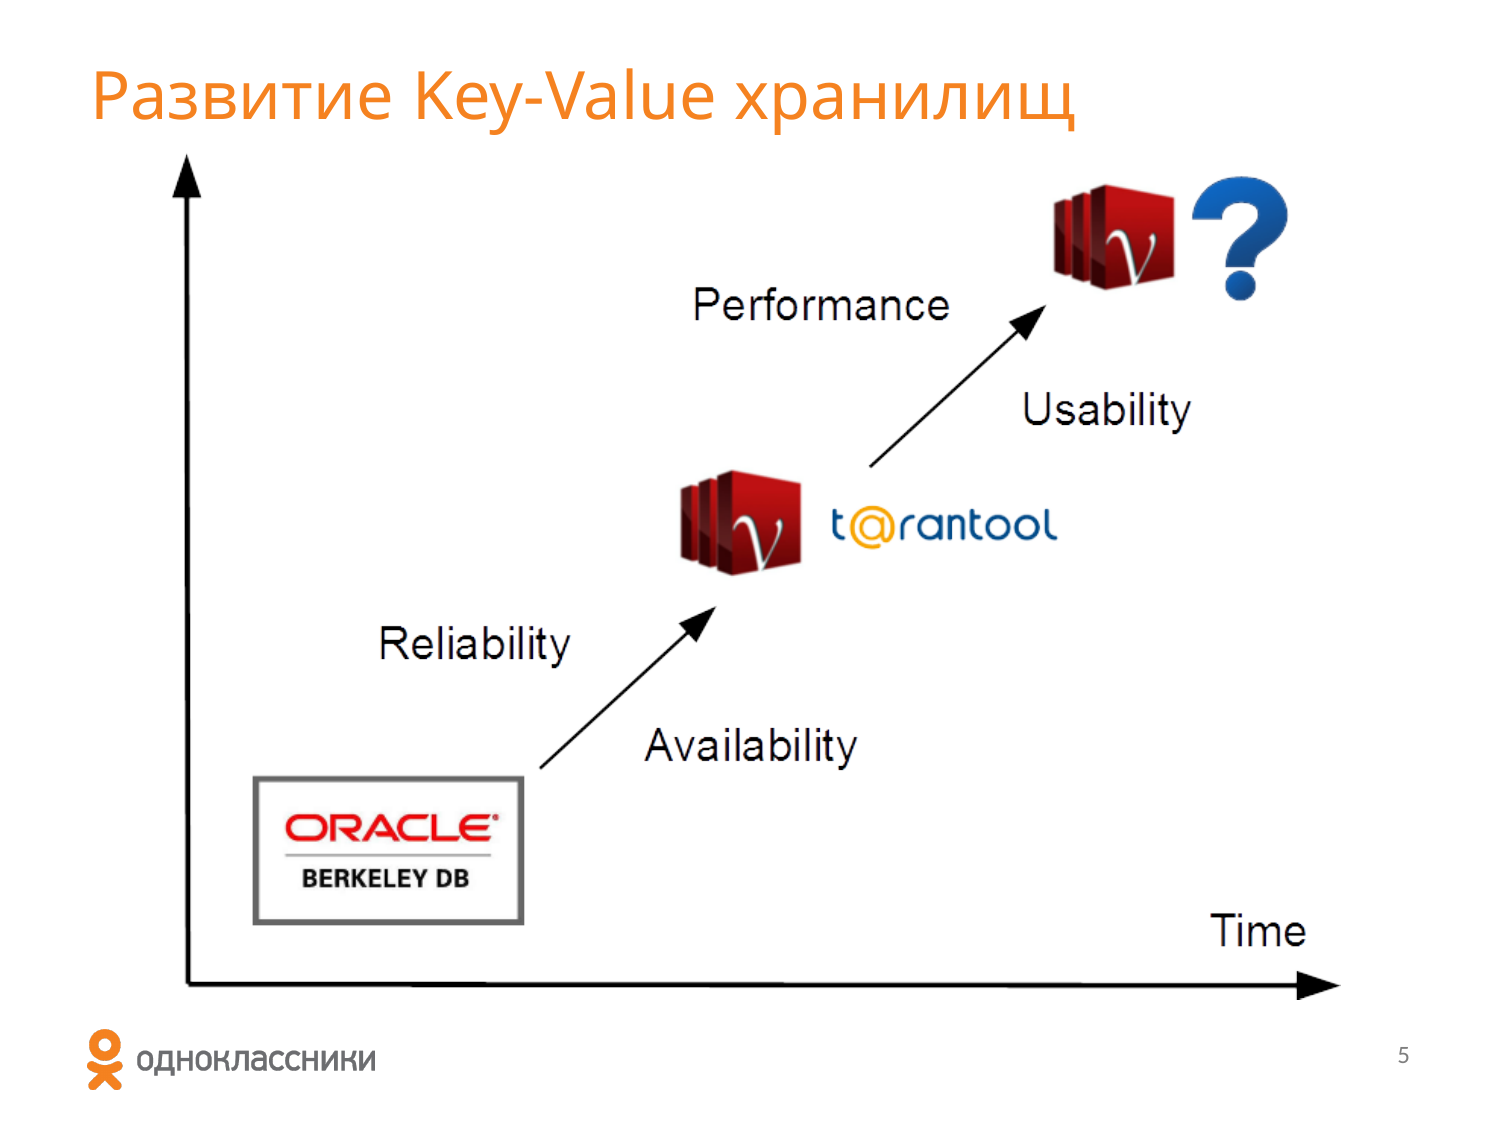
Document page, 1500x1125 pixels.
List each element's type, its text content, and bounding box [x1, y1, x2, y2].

slide_number 5 [1074, 1023, 1425, 1084]
title Развитие Key-Value хранилищ [75, 45, 1425, 185]
picture [87, 1028, 375, 1090]
picture [170, 152, 1341, 1000]
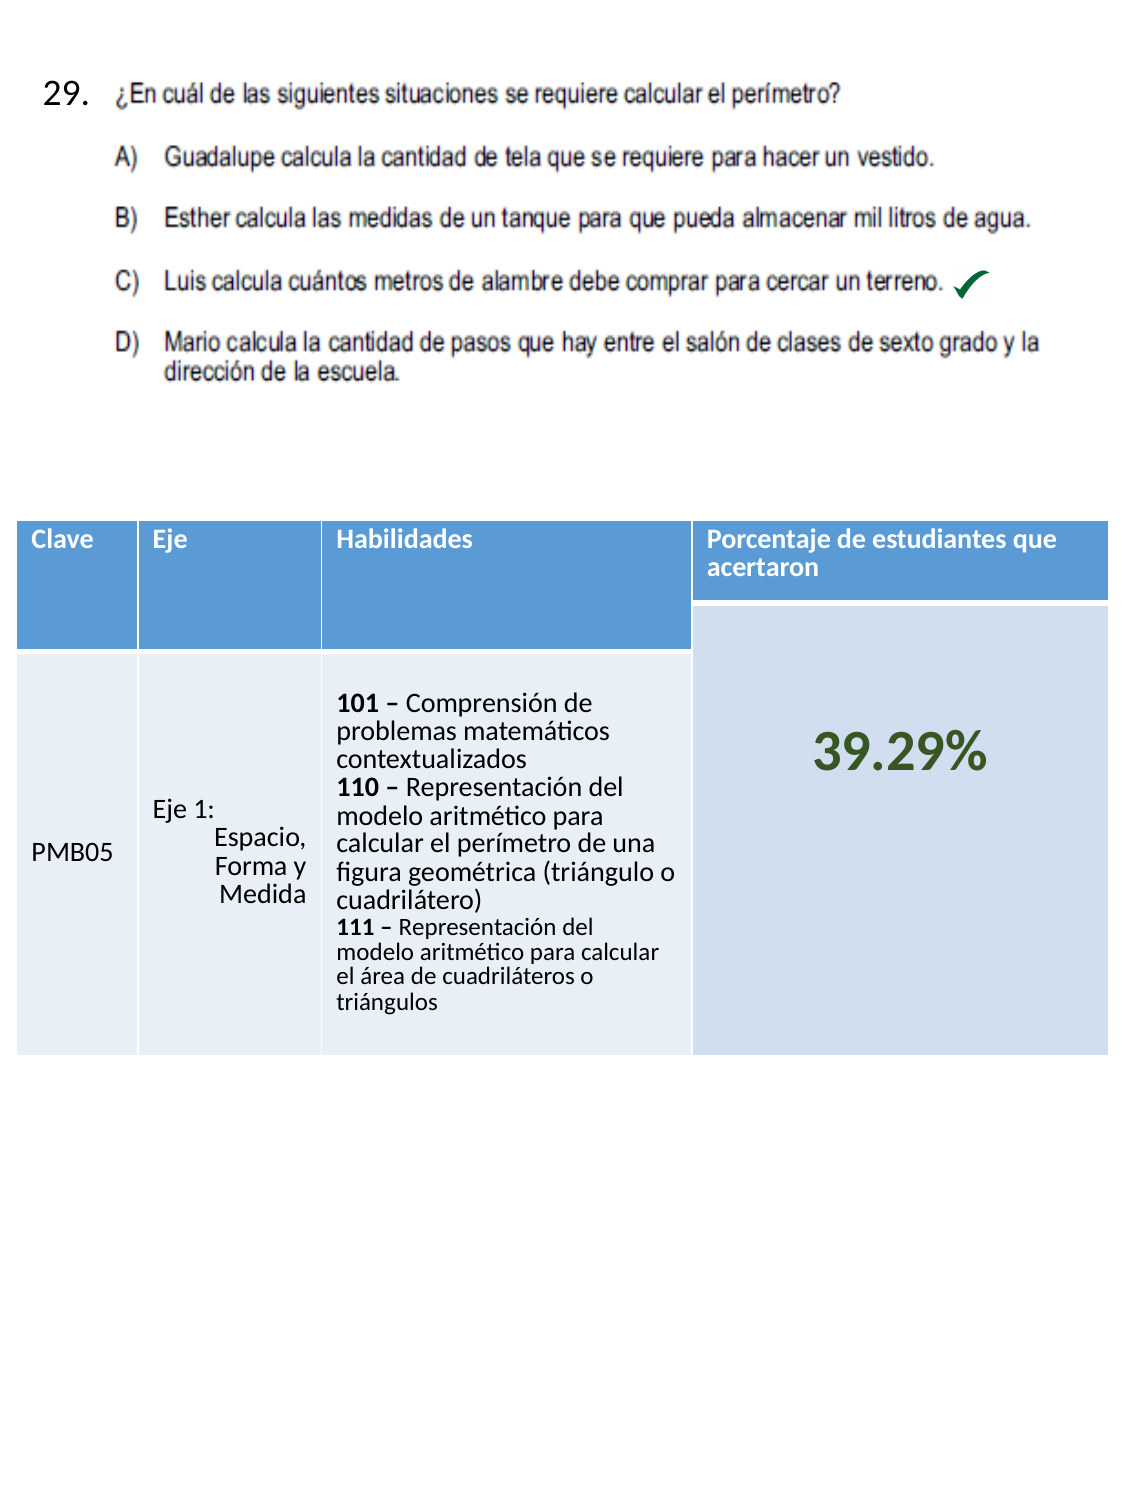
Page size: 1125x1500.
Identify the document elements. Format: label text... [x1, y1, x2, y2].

table_header Eje [139, 521, 321, 649]
table_cell 39.29% [693, 606, 1108, 1055]
table_cell PMB05 [17, 654, 137, 1055]
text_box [27, 60, 1051, 406]
picture [952, 270, 990, 299]
table_cell Eje 1: Espacio, Forma y Medida [139, 654, 321, 1055]
table_cell 101 – Comprensión de problemas matemáticos contextualizados 110 – Representación del modelo aritmético para calcular el perímetro de una figura geométrica (triángulo o cuadrilátero) 111 – Representación del modelo aritmético para calcular el área de cuadriláteros o triángulos [322, 654, 691, 1055]
table_header Clave [17, 521, 137, 649]
table_header Habilidades [322, 521, 691, 649]
table_header Porcentaje de estudiantes que acertaron [693, 521, 1108, 600]
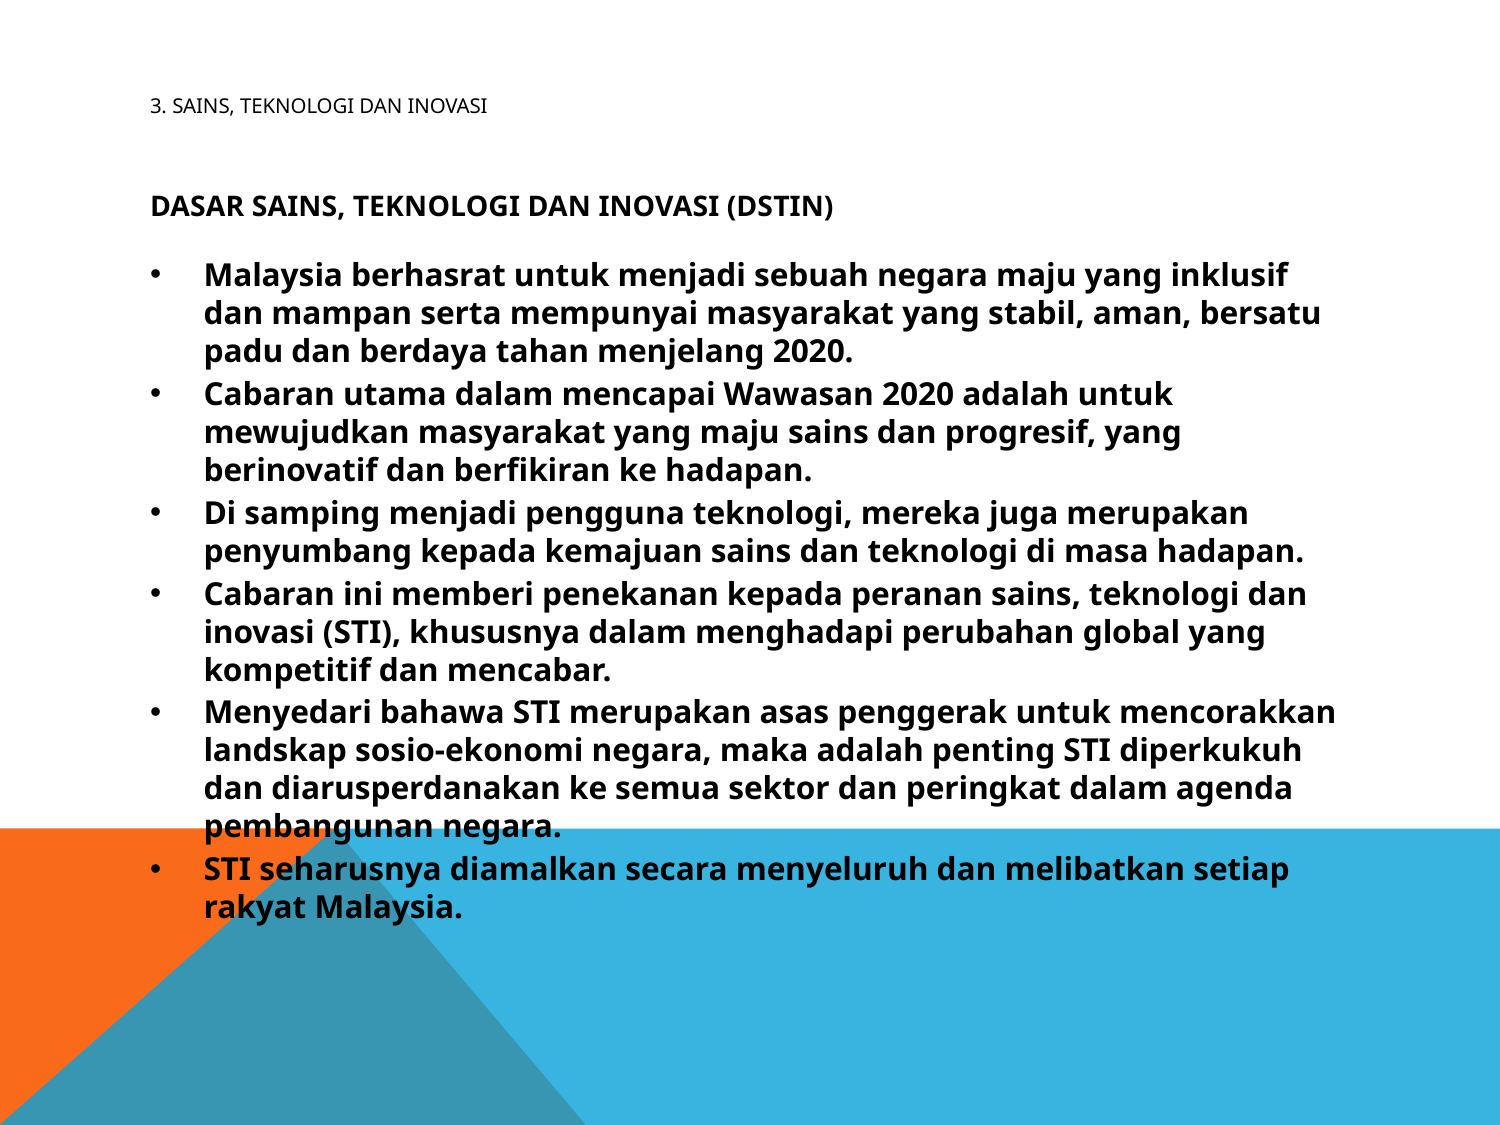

(What you should do): The data above should be repeated in full and exactly, with no pictures carried over.

(Solution to this task):
Document page, 1500x1125 pixels.
List each element's type, its text content, and bounding box [x1, y1, x2, y2].

slide_number 5 [1074, 1023, 1425, 1084]
title Развитие Key-Value хранилищ [75, 45, 1425, 185]
picture [87, 1028, 375, 1090]
picture [170, 152, 1341, 1000]
Page size: 1125x1500.
Identify the document elements. Format: label text... [x1, y1, x2, y2].

table_header Eje [139, 521, 321, 649]
table_cell 39.29% [693, 606, 1108, 1055]
table_cell PMB05 [17, 654, 137, 1055]
text_box [27, 60, 1051, 406]
picture [952, 270, 990, 299]
table_cell Eje 1: Espacio, Forma y Medida [139, 654, 321, 1055]
table_cell 101 – Comprensión de problemas matemáticos contextualizados 110 – Representación del modelo aritmético para calcular el perímetro de una figura geométrica (triángulo o cuadrilátero) 111 – Representación del modelo aritmético para calcular el área de cuadriláteros o triángulos [322, 654, 691, 1055]
table_header Clave [17, 521, 137, 649]
table_header Habilidades [322, 521, 691, 649]
table_header Porcentaje de estudiantes que acertaron [693, 521, 1108, 600]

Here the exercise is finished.